Sesame's quest to cross the "street" (uncanny valley) of conversational voice

I really apologize for the poooor attempt at word play - but I had to find a way to get y’alls attention, right?

I recently came across Sesame, an AI startup founded by Oculus co-founder Brendan Iribe, along with Ankit Kumar and Ryan Brown, is making significant strides with its voice assistants, ‘Maya & Miles.’ Unlike typical AI assistants, both assistants provide a more engaging, human-like interaction. Users who interacted with Maya and Miles have noted their ability to role-play in user-created scenarios, enhancing the naturalness of conversations.

At the heart of Sesame’s innovation is the concept of “voice presence,” which aims to make spoken interactions with AI feel real, understood, and valued. This involves several key components:​

  • Emotional Intelligence: The ability to read and respond to emotional contexts, allowing the assistant to detect nuances in a user’s voice and tailor its responses accordingly.​
  • Conversational Dynamics: Incorporating natural timing, pauses, interruptions, and emphasis to mimic human speech patterns, thereby enhancing the fluidity of interactions.​
  • Contextual Awareness: Adjusting tone and style to match the situation, ensuring that the assistant’s responses are appropriate and relevant.​
  • Consistent Personality: Maintaining a coherent, reliable, and appropriate presence throughout interactions, fostering user trust and comfort.​Sesame

To achieve these objectives, Sesame has developed the Conversational Speech Model (CSM), an end-to-end multimodal learning framework that utilizes transformers. Unlike traditional text-to-speech models that generate spoken output directly from text but lack contextual awareness, CSM leverages the history of the conversation to produce more natural and coherent speech. This approach addresses the “one-to-many” problem in speech generation, where multiple valid ways exist to express a sentence, by considering additional context such as tone, rhythm, and conversational history.
----
WRITTEN TASKS —
1/ According to the post about Sesame's voice assistants, what is the name of the framework Sesame developed to reach its voice presence goals?
2/ Write the next part of the post about Sesame's voice assistants, starting after its final sentence.
The data that follow come from a separate source.

AVAILABLE DATA —
----
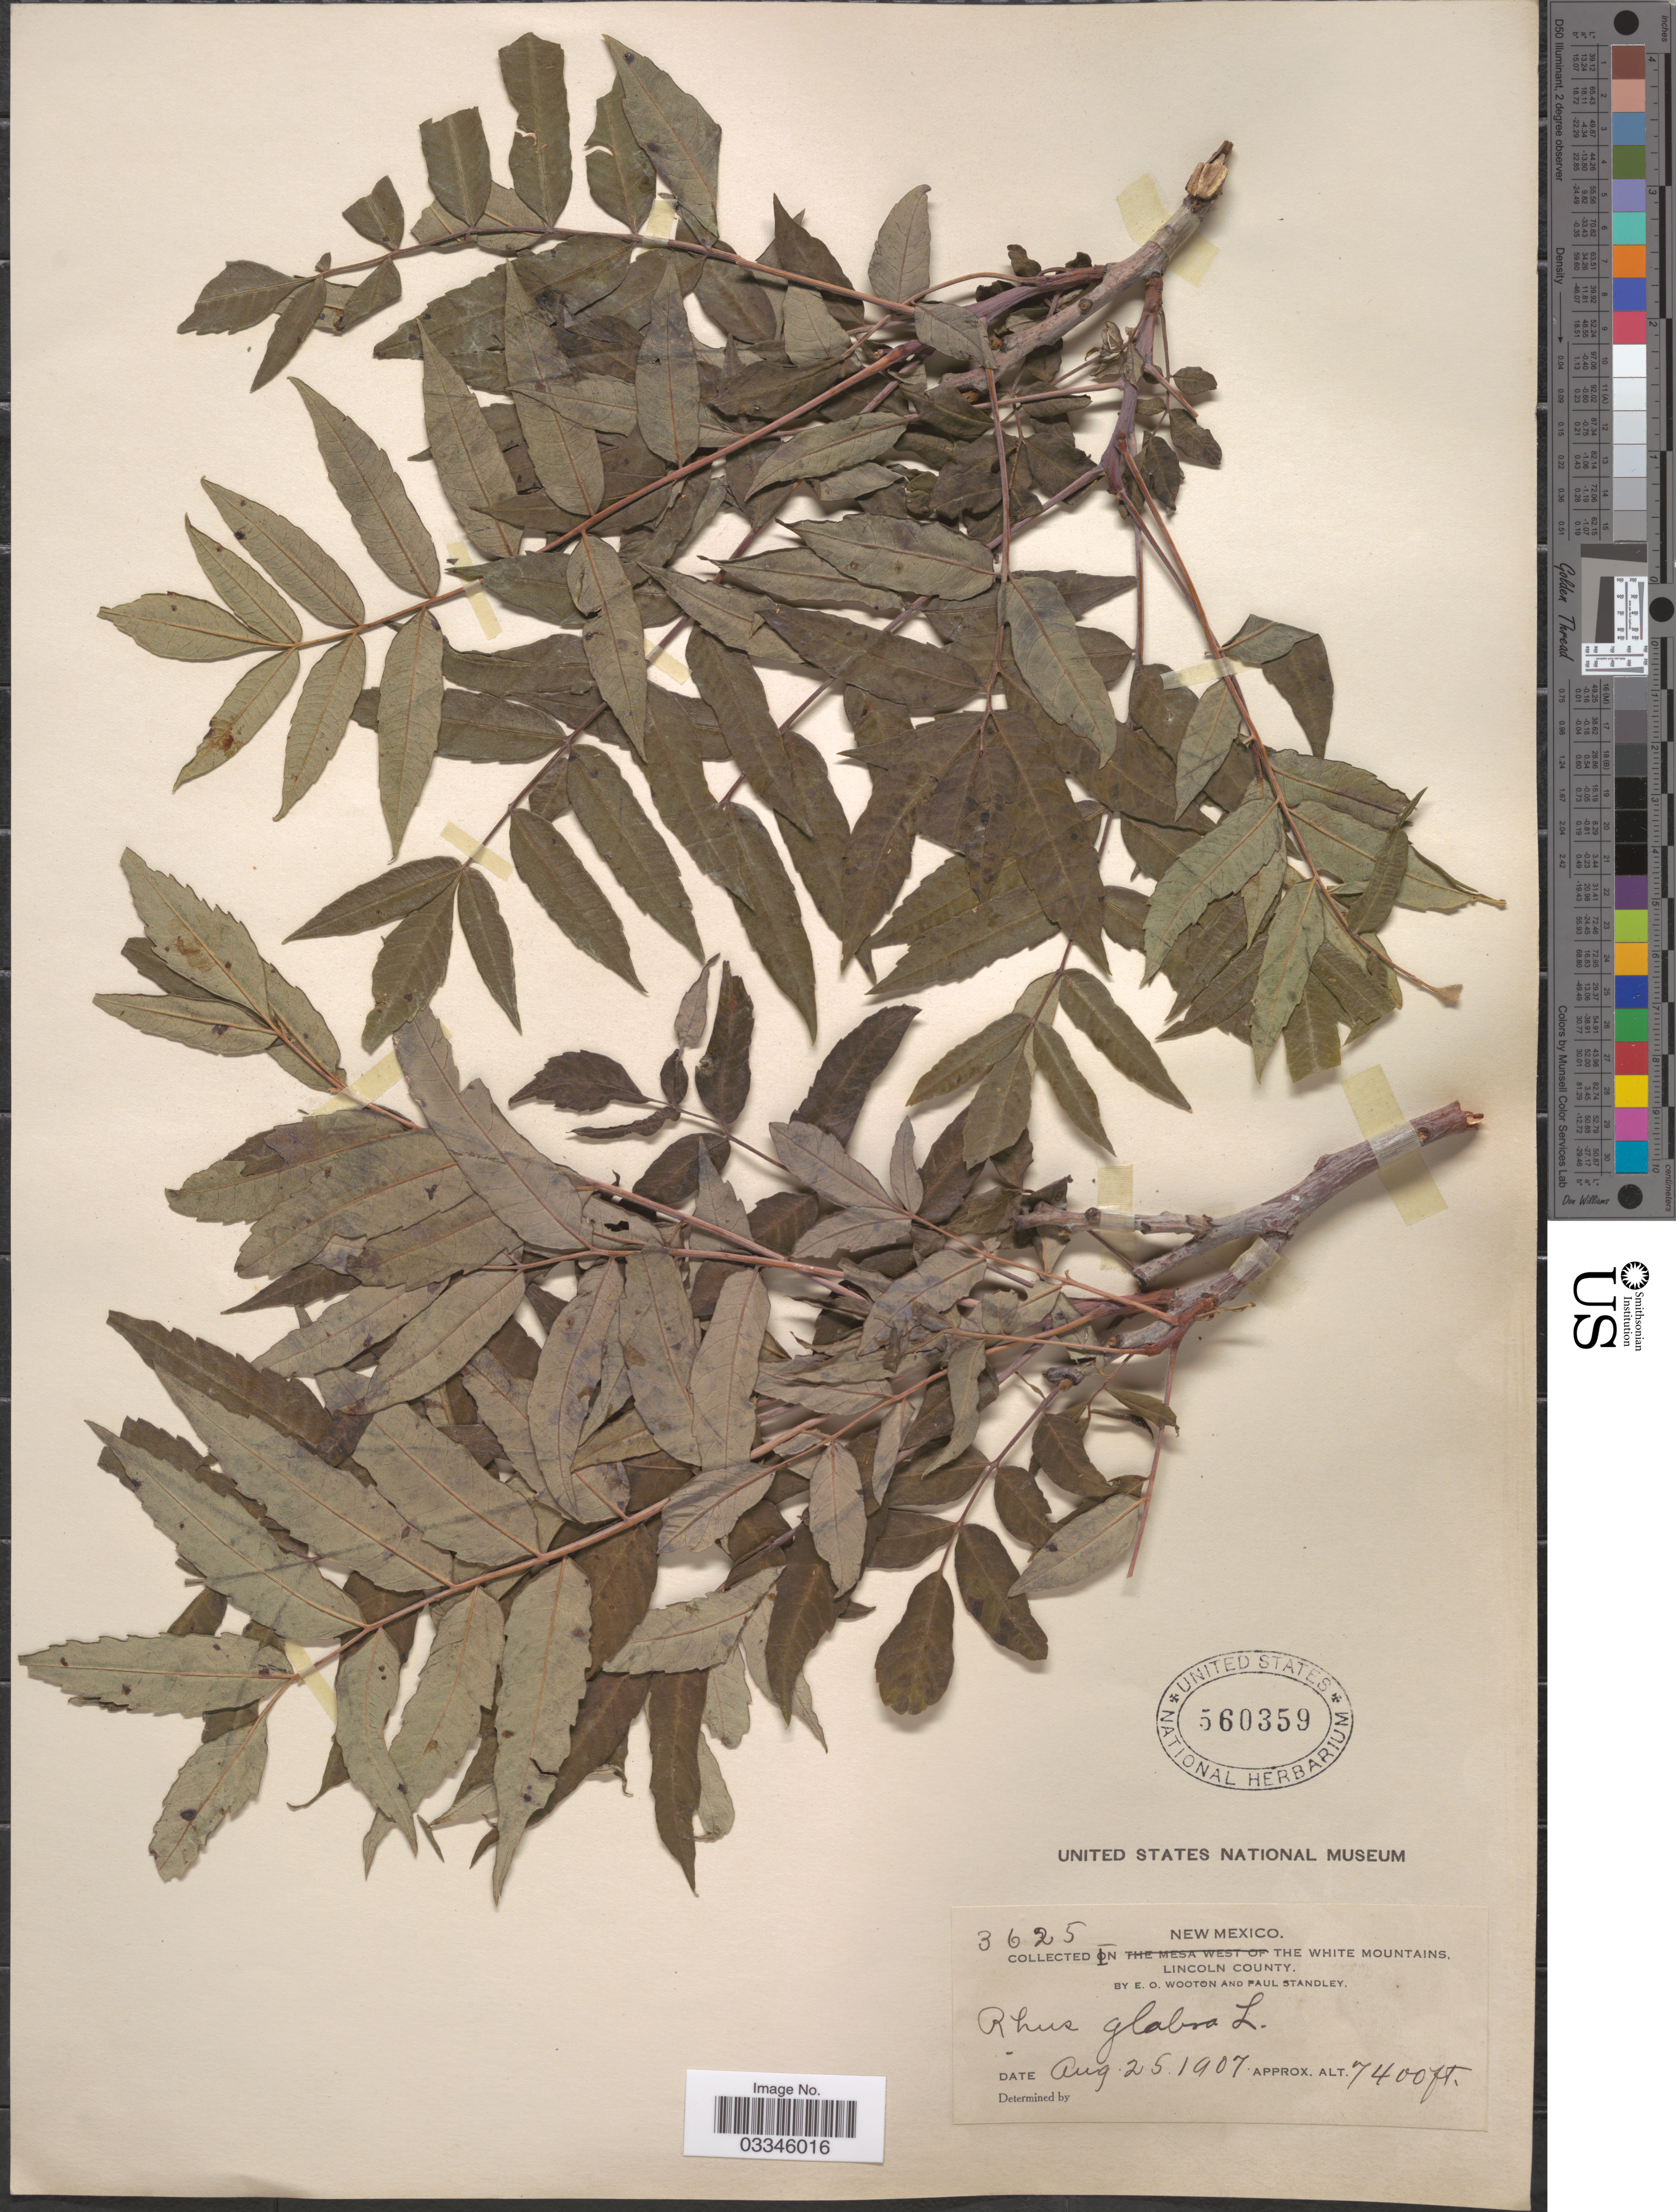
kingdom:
----
RESPONSES TO THE EXERCISE —
1/ The Conversational Speech Model (CSM).

2/
In addition to software advancements, Sesame is developing AI glasses designed for all-day wear, providing high-quality audio and seamless access to the voice assistant. While these are just in their prototype stages, these glasses aim to create an immersive experience where the AI companion can observe the world alongside the user, offering timely and context-aware assistance. ​

The impact of Sesame’s technology has been profound. Users have reported experiences ranging from fascination to unease due to the assistant’s lifelike conversational abilities. For example, I myself had an interaction with the AI, and it was so realistic it left me unsettled, underscoring the assistant’s advanced conversational skills. On the other hand, see below Sean Hollister’s reaction from his personal experience with Maya:

“But speaking to “Maya,” one of two voices from a new startup headed by the man who built Oculus VR and sold it to Facebook, is the first time I’ve been left wanting more. Like I could just talk to it, or at least play a genuinely fun game of testing its limits, like I did with Bing before Microsoft decided to tame down its unhinged persona.” from his article on The Verge

By prioritizing emotional intelligence, contextual awareness, and natural conversational dynamics, Sesame is not merely setting new standards but also redefining communication itself. As these advancements continue, we will likely see a transformative era where AI enriches human experiences in ways we have yet to fully imagine.

Sesame’s AI assistants, Maya and Miles, signal a shift toward AI companionship that feels genuinely interactive and emotionally responsive. The emphasis on voice presence and conversational fluidity makes them stand out from typical voice assistants.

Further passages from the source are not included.